Document understanding data
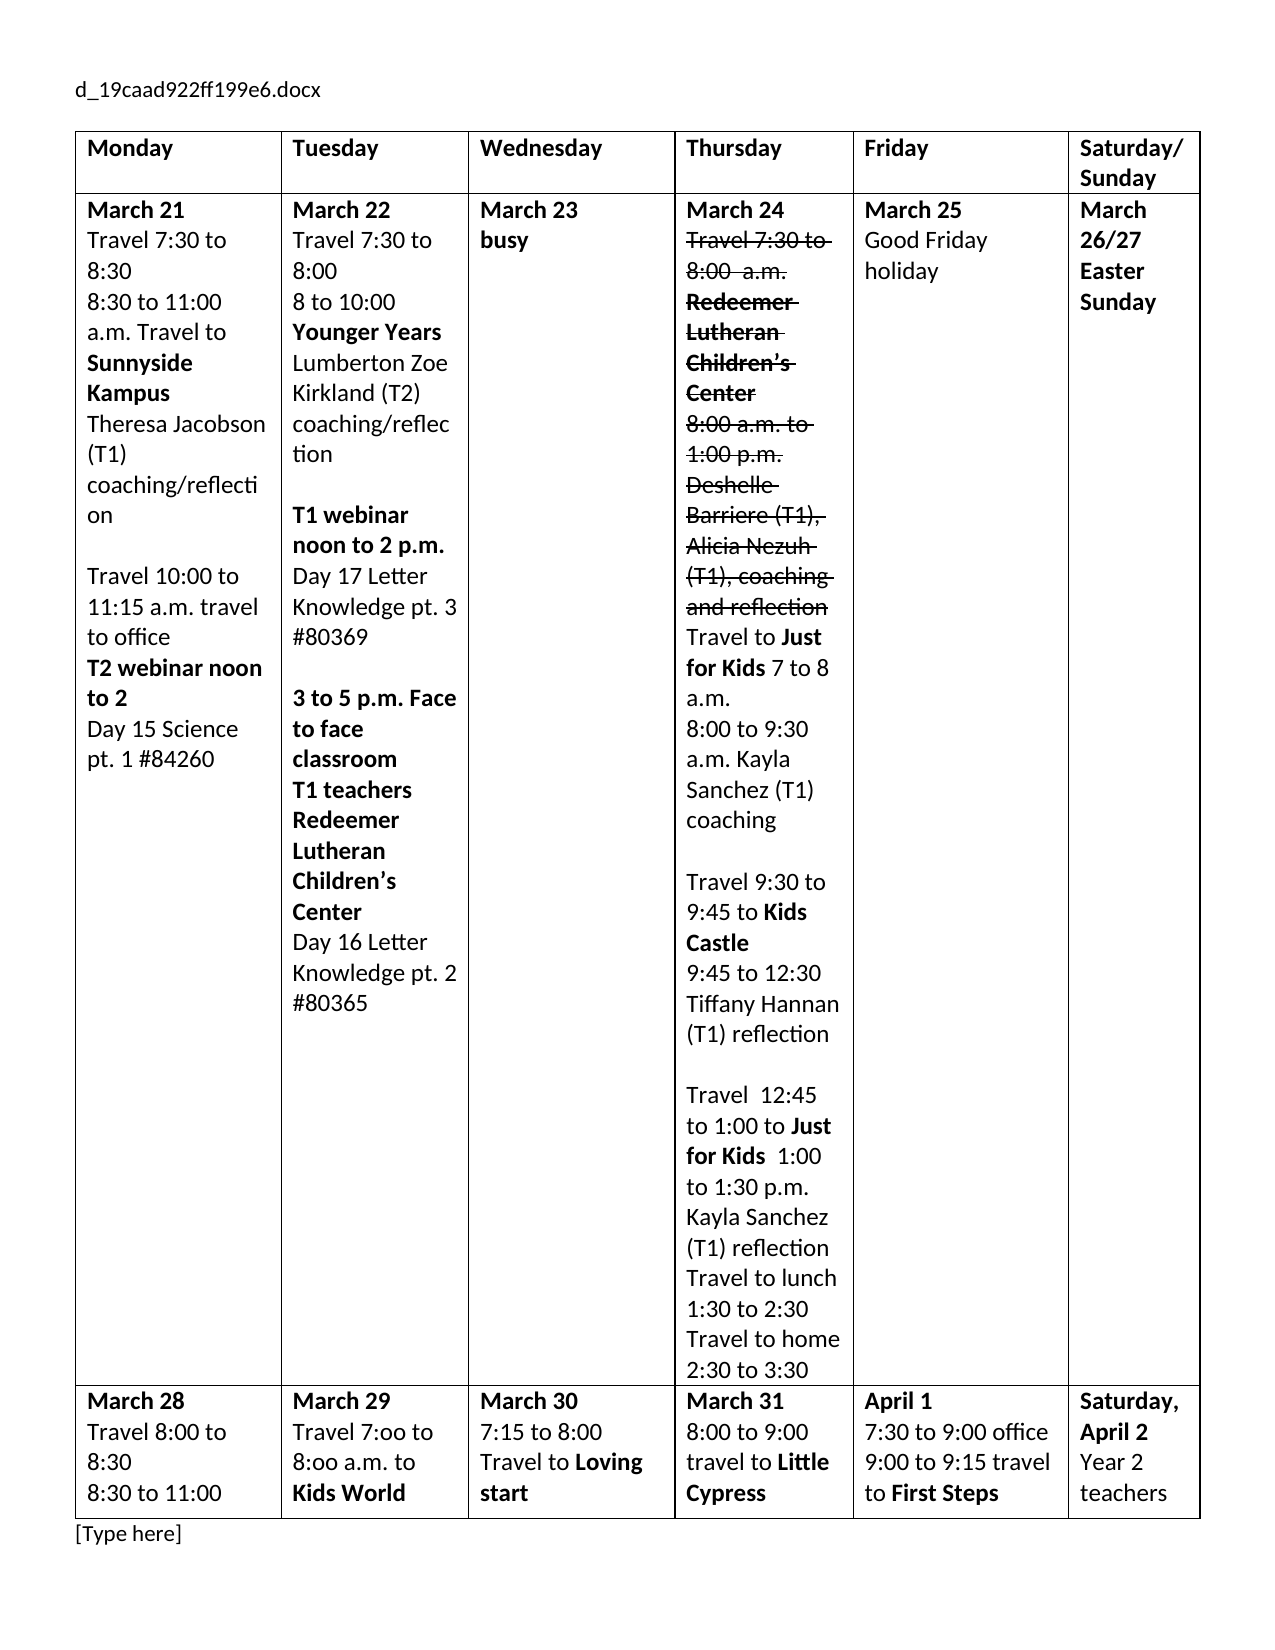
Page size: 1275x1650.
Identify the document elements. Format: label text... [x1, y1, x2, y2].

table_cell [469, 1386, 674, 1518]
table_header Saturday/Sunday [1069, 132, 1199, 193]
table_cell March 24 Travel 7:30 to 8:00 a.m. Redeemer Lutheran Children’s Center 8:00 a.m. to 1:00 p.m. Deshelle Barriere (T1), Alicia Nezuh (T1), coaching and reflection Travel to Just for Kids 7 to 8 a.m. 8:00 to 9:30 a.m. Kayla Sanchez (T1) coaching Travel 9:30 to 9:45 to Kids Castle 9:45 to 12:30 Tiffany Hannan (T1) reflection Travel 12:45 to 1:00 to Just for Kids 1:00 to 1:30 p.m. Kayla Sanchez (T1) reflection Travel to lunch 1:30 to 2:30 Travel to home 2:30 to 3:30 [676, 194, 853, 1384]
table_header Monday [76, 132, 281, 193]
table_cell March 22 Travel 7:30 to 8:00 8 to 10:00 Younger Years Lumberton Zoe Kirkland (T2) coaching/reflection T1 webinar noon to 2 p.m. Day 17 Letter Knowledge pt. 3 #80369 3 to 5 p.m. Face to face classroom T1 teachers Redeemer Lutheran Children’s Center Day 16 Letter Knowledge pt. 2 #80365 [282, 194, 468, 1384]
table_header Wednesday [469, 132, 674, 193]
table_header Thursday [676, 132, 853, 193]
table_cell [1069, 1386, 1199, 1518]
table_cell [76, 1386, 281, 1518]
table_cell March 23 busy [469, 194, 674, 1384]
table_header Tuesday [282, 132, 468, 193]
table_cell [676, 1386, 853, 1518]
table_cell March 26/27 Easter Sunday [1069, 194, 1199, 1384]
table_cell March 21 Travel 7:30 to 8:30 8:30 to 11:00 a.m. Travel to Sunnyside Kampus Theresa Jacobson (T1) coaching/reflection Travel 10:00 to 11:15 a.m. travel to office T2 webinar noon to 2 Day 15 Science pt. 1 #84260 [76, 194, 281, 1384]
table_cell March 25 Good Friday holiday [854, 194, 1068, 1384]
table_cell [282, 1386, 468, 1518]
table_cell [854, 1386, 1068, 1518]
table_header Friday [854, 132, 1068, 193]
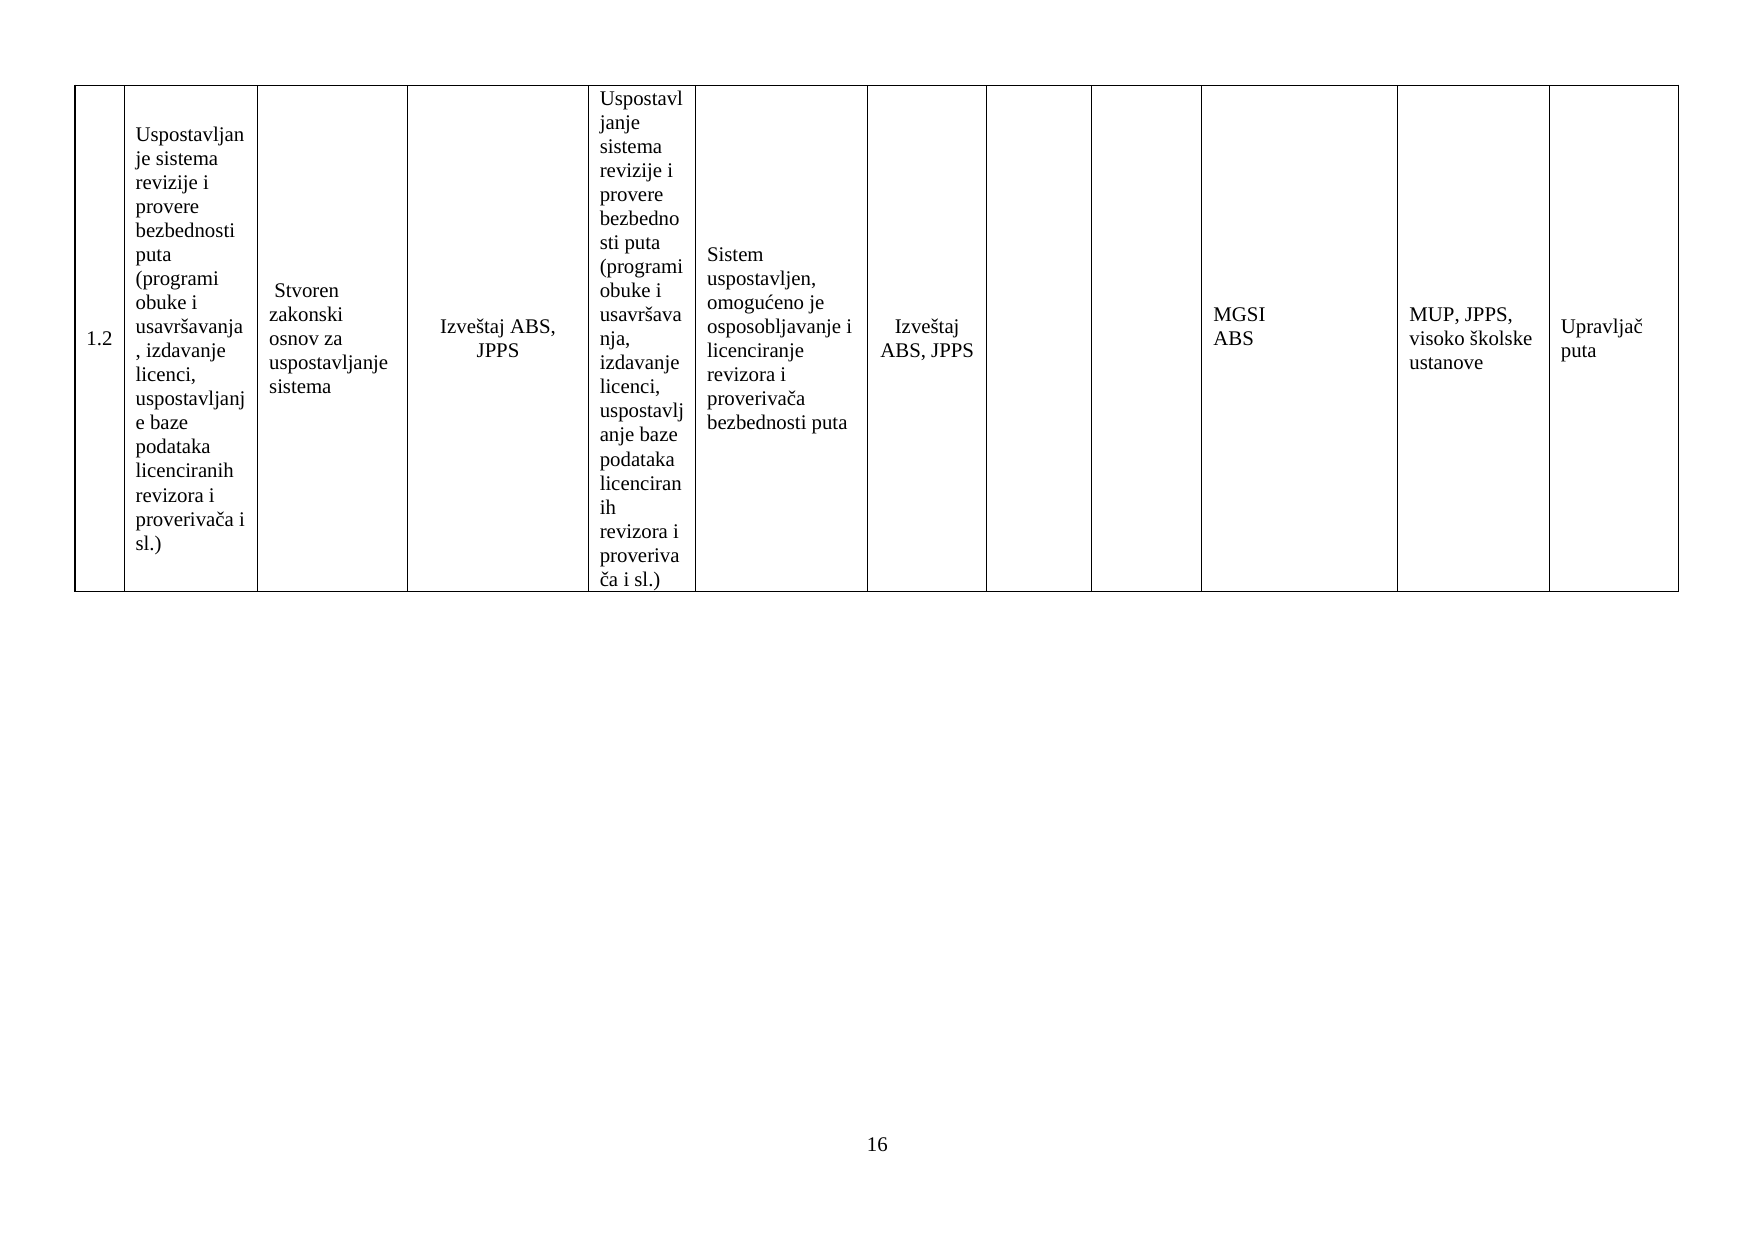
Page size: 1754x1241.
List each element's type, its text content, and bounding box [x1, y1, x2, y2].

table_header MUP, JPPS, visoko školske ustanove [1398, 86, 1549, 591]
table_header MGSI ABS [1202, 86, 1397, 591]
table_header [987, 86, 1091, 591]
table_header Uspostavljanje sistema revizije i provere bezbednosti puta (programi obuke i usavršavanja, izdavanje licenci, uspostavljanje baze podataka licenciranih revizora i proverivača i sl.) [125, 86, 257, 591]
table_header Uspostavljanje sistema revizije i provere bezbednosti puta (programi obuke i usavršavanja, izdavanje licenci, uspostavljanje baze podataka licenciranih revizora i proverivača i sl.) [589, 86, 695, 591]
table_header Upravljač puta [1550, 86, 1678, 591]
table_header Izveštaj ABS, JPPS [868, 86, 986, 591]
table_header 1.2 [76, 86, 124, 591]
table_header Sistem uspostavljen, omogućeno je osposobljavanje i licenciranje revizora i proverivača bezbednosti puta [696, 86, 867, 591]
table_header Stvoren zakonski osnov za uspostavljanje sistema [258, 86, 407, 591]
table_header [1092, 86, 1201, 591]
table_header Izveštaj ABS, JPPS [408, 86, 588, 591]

Action item:
Using the records above, determine how many lines hold the word "provere", and answer with that figure only.

Exercise output:
2